China’s marrying types are a boon to the consumption market but they’re more than a nice little prospect for Marco Polo Hotels.
When they exchange vows and drink to wedded bliss, the celebratory spoils are good as gold in these times of state-mandated frugality in the mainland.
Marco Polo Hotels Management Ltd., the operator of the eponymous hotel chain owned by The Wharf (Holdings) Ltd. (00004.HK), is increasingly looking to wedding receptions to make up for loss of income amid Beijing’s curbs on banquets and extravagance.
China’s catering sector, especially high-end dining, has been reeling from the frugality campaign. Sales at larger restaurants fell 1.8 percent last year from the previous year, compared with a 12.9 percent gain in 2012, according to the National Bureau of Statistics.
“To be honest, this initiative, which has been in place for over a year, has affected everybody. And particularly in the catering business, the big banquets are pretty much gone,” Marco Polo Hotels president Eric Waldburger told the Hong Kong Economic Journal’s EJ Insight. “People just don’t show up anymore or don’t go through these lavish functions.”
But “when you have that many people in a country, there are always ways and means to catch up to plug the hole,” he said. “What’s very strong in China is that a high percentage of your catering business is from weddings.”
Waldburger said some of the company’s new projects in the mainland will have more halls for wedding receptions, which account for more than 50 percent of its banquet revenue. Marco Polo Hotels has unveiled eight new projects across China through 2017, including one in Changzhou and another in Chengdu scheduled for launch this year.

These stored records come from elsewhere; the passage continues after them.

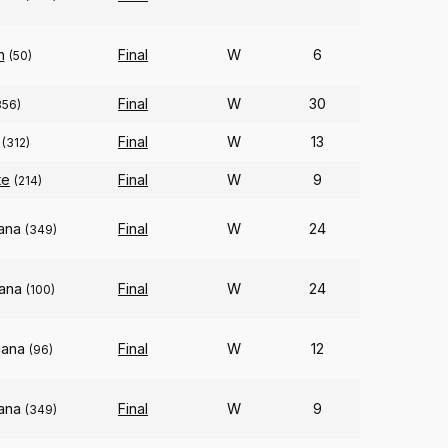
n
Final
W
6
(50)
Final
W
30
356)
Final
W
13
(312)
te
Final
W
9
(214)
iana
Final
W
24
(349)
iana
Final
W
24
(100)
iana
Final
W
12
(96)
iana
Final
W
9
(349)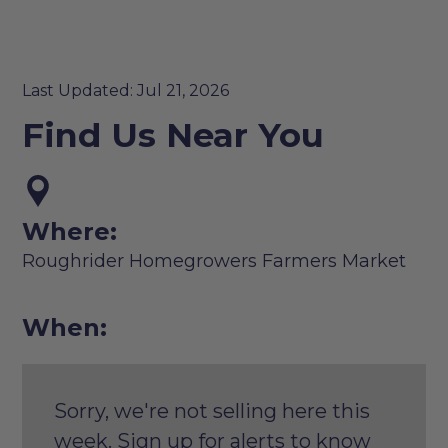
Last Updated: Jul 21, 2026
Find Us Near You
Where:
Roughrider Homegrowers Farmers Market
When:
Sorry, we're not selling here this
week. Sign up for alerts to know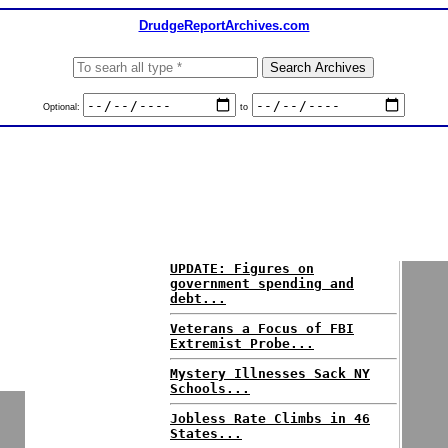
DrudgeReportArchives.com
Optional:
to
UPDATE: Figures on
government spending and
debt...
Veterans a Focus of FBI
Extremist Probe...
Mystery Illnesses Sack NY
Schools...
Jobless Rate Climbs in 46
States...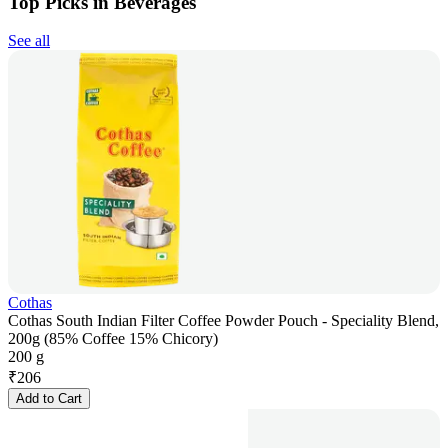
Top Picks in Beverages
See all
Cothas
Cothas South Indian Filter Coffee Powder Pouch - Speciality Blend,
200g (85% Coffee 15% Chicory)
200 g
₹
206
Add to Cart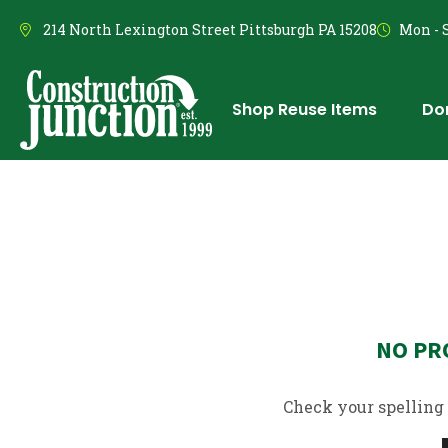
214 North Lexington Street Pittsburgh PA 15208
Mon - S
Shop Reuse Items
Do
NO PR
Check your spelling 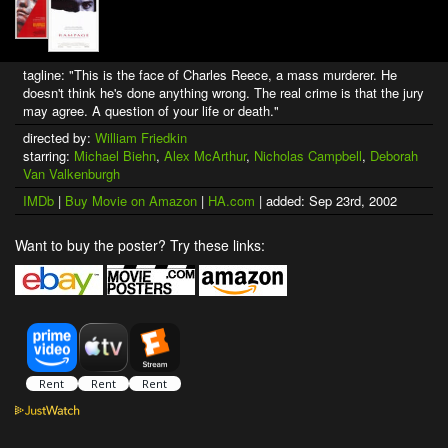
tagline: "This is the face of Charles Reece, a mass murderer. He
doesn't think he's done anything wrong. The real crime is that the jury
may agree. A question of your life or death."
directed by:
William Friedkin
starring:
Michael Biehn
,
Alex McArthur
,
Nicholas Campbell
,
Deborah
Van Valkenburgh
IMDb
|
Buy Movie on Amazon
|
HA.com
| added: Sep 23rd, 2002
Want to buy the poster? Try these links: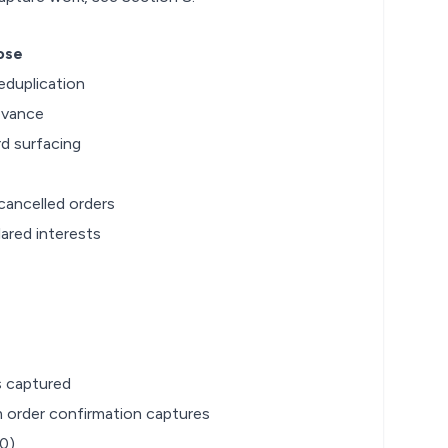
ose
eduplication
evance
rd surfacing
cancelled orders
ared interests
s captured
m order confirmation captures
.0)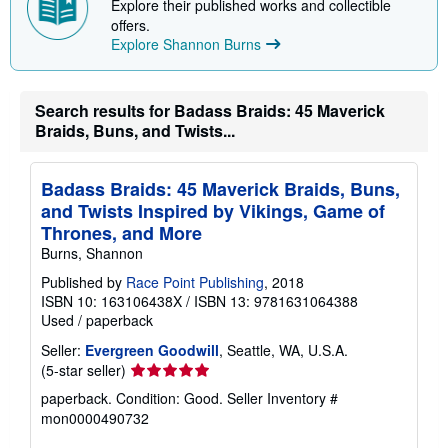
Explore their published works and collectible
p
offers.
p
Explore Shannon Burns
i
n
g
r
a
Search results for Badass Braids: 45 Maverick
t
Braids, Buns, and Twists...
e
s
Badass Braids: 45 Maverick Braids, Buns,
and Twists Inspired by Vikings, Game of
Thrones, and More
Burns, Shannon
Published by
Race Point Publishing
, 2018
ISBN 10: 163106438X
/
ISBN 13: 9781631064388
Used
/
paperback
Seller:
Evergreen Goodwill
, Seattle, WA, U.S.A.
Seller
(5-star seller)
rating
paperback. Condition: Good.
Seller Inventory #
5
mon0000490732
out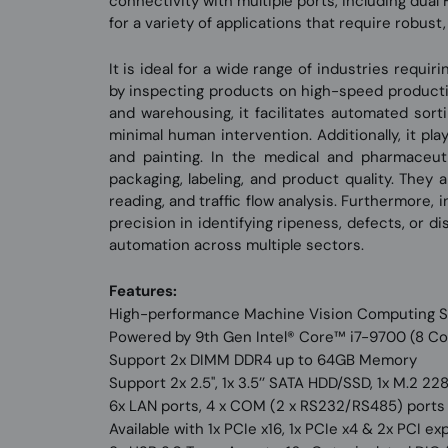
connectivity with multiple ports, including dual
for a variety of applications that require robus
It is ideal for a wide range of industries requi
by inspecting products on high-speed production
and warehousing, it facilitates automated sort
minimal human intervention. Additionally, it pla
and painting. In the medical and pharmaceuti
packaging, labeling, and product quality. They a
reading, and traffic flow analysis. Furthermore,
precision in identifying ripeness, defects, or d
automation across multiple sectors.
Features:
High-performance Machine Vision Computing 
Powered by 9th Gen Intel® Core™ i7-9700 (8 Co
Support 2x DIMM DDR4 up to 64GB Memory
Support 2x 2.5'', 1x 3.5’’ SATA HDD/SSD, 1x M.2 
6x LAN ports, 4 x COM (2 x RS232/RS485) port
Available with 1x PCIe x16, 1x PCIe x4 & 2x PCI 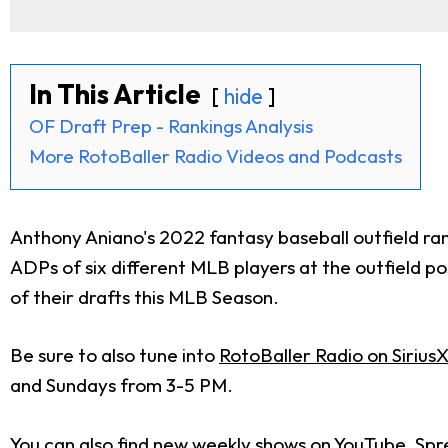
In This Article
hide
OF Draft Prep - Rankings Analysis
More RotoBaller Radio Videos and Podcasts
Anthony Aniano's 2022 fantasy baseball outfield ra
ADPs of six different MLB players at the outfield po
of their drafts this MLB Season.
Be sure to also tune into
RotoBaller Radio on Sirius
and Sundays from 3-5 PM.
You can also find new weekly shows on
YouTube
,
Spr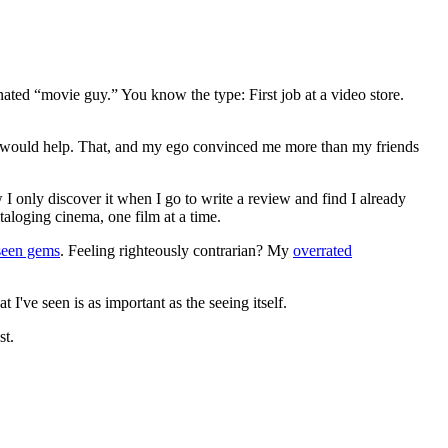
gnated “movie guy.” You know the type: First job at a video store.
ews would help. That, and my ego convinced me more than my friends
 I only discover it when I go to write a review and find I already
ataloging cinema, one film at a time.
seen gems
. Feeling righteously contrarian? My
overrated
I've seen is as important as the seeing itself.
st.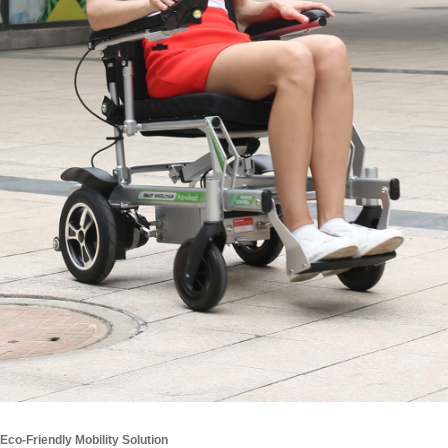
Eco-Friendly Mobility Solution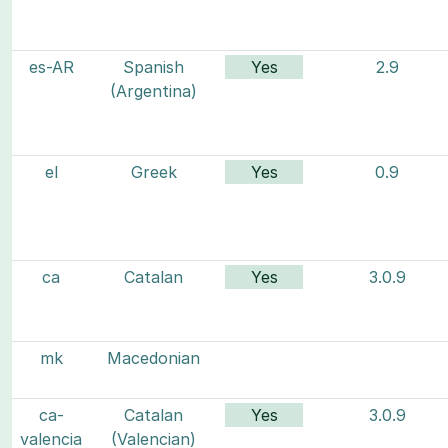
es-AR
Spanish
Yes
2.9
(Argentina)
el
Greek
Yes
0.9
ca
Catalan
Yes
3.0.9
mk
Macedonian
ca-
Catalan
Yes
3.0.9
valencia
(Valencian)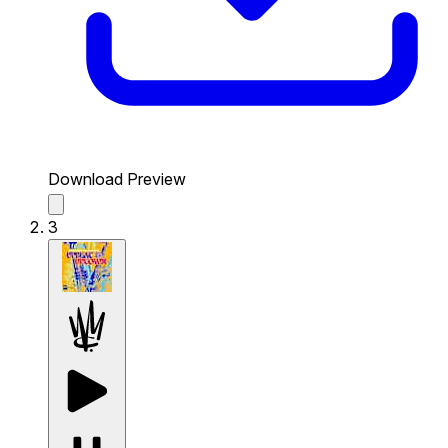
Download Preview
3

Since rising to power in late 2012, Chinese President Xi Jinping has ordered officials to cut down on receptions, overseas trips and vehicle purchases. The restrictions are coupled with a high-profile fight against corruption which Xi said threatens the Communist Party’s six-decade rule. Demand for luxury items such as Moutai liquor and Longjing tea have slumped.
“Hopefully, it will smooth itself out eventually, and gradually, all these biggies will come back. But so far I don’t think we’ve seen any indication of that,” said Waldburger, a 40-year veteran in the hospitality industry.
Despite Beijing’s austerity drive, Marco Polo Hotels stands by China’s growth story. It will open three hotels in Tianjin, Guiyang and Wuxi in 2015, two in Chongqing and Changsha in 2016 and one in Suzhou in 2017.
“People still spend money. The disposable income in China has gone up. People are more affluent and there’s a very solid middle class, ” Waldburger said. According to official figures, disposable income for Chinese urban residents tripled to 24,565 yuan in 2012 from 7,703 yuan in 2002.
The company’s portfolio boasts seven properties in the mainland and three in Hong Kong, including its flagship Marco Polo Hongkong Hotel in Tsim Sha Tsui. It also manages three hotels in Thailand and the Philippines.
“We’re also looking at other cities like Seoul, Tokyo and Indonesia,” Waldburger said. “Our focus is on the capital cities first, but we have to find the right partners.”
In the first half last year, the hotel operator’s revenue grew 6 percent to HK$689 million from a year ago. Operating profit fell 11 percent to HK$170 million on reduced business travel spending as well as renovation and pre-opening expenses, according to a stock exchange filing.